TEXT SHOWN:
Content starts

# I have my EMT-B test today!



## phabib (Nov 13, 2008)

I'm wicked excited! I feel prepared and I'm going to get a good meal now. Hopefully everything will go well.


----------



## tatersalad (Nov 13, 2008)

Good Luck!


----------



## stephenrb81 (Nov 13, 2008)

Good to see that your in good-spirits and not psyching yourself out.  Good luck and let us know how you did


----------



## Code 3 (Nov 13, 2008)

G'luck :beerchug:


----------



## poppawilly (Nov 13, 2008)

just passed mine yesterday.  i wish you luck and let us know how you did.


----------



## phabib (Nov 13, 2008)

Just got back. Test stopped me after 90 questions.

Now comes the hard part. Just waiting for the results. I have to say, a lot of the questions were a little more vague than I expected. I was thinking it would be clear cut questions.

I'll let everyone know when I get my results.


----------



## silver (Nov 13, 2008)

Best of luck! Hopefully you passed. 
I felt the exact same way. I have like the worst anxiety; I felt like I got the last one wrong, but it was right.


----------



## Jeffrey_169 (Nov 13, 2008)

*Outstanding!!!*

I am sure you will do well, and so in advance, congrats


----------



## phabib (Nov 14, 2008)

I passed!


----------



## Jeffrey_169 (Nov 14, 2008)

*I knew you would*

Thats outstanding!!!:beerchug:


----------



## EMTinNEPA (Nov 14, 2008)

Congrats!!  Welcome to hell!!


----------

Content ends

TASK LIST:
1) In the thread, after how many questions did the test stop phabib?
2) In the thread, change the part that opens with the words "## silver (Nov" and closes with "Jeffrey_169 (Nov 13, 2008)" by putting "nerves" in place of "anxiety".
3) List every distinct username that posted in the thread.

DATA EXTRACT:

Content starts

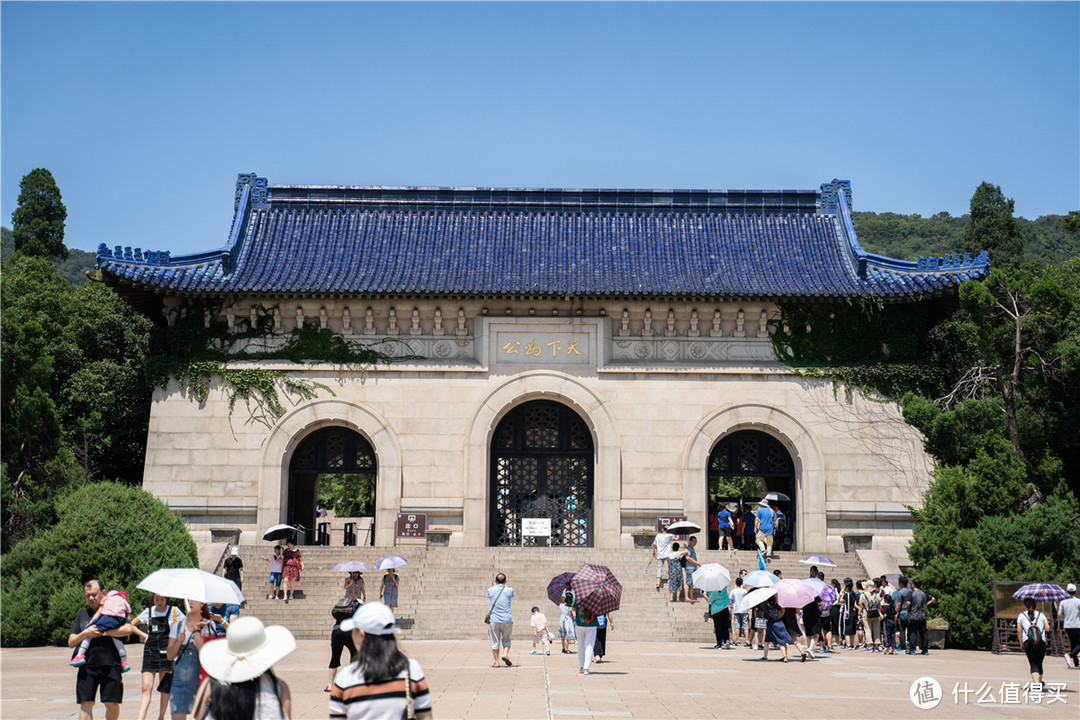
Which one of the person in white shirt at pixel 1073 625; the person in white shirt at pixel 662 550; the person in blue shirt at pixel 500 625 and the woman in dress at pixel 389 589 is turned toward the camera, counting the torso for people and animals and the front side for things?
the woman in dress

Content ends
Content starts

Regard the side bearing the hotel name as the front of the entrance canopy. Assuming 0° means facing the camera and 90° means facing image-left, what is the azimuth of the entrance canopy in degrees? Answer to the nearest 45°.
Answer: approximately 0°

Content ends

RESULTS OF THE EXERCISE:
1) 90 questions

2)
## silver (Nov 13, 2008)

Best of luck! Hopefully you passed. 
I felt the exact same way. I have like the worst nerves; I felt like I got the last one wrong, but it was right.


----------



## Jeffrey_169 (Nov 13, 2008)

3) phabib, tatersalad, stephenrb81, Code 3, poppawilly, silver, Jeffrey_169, EMTinNEPA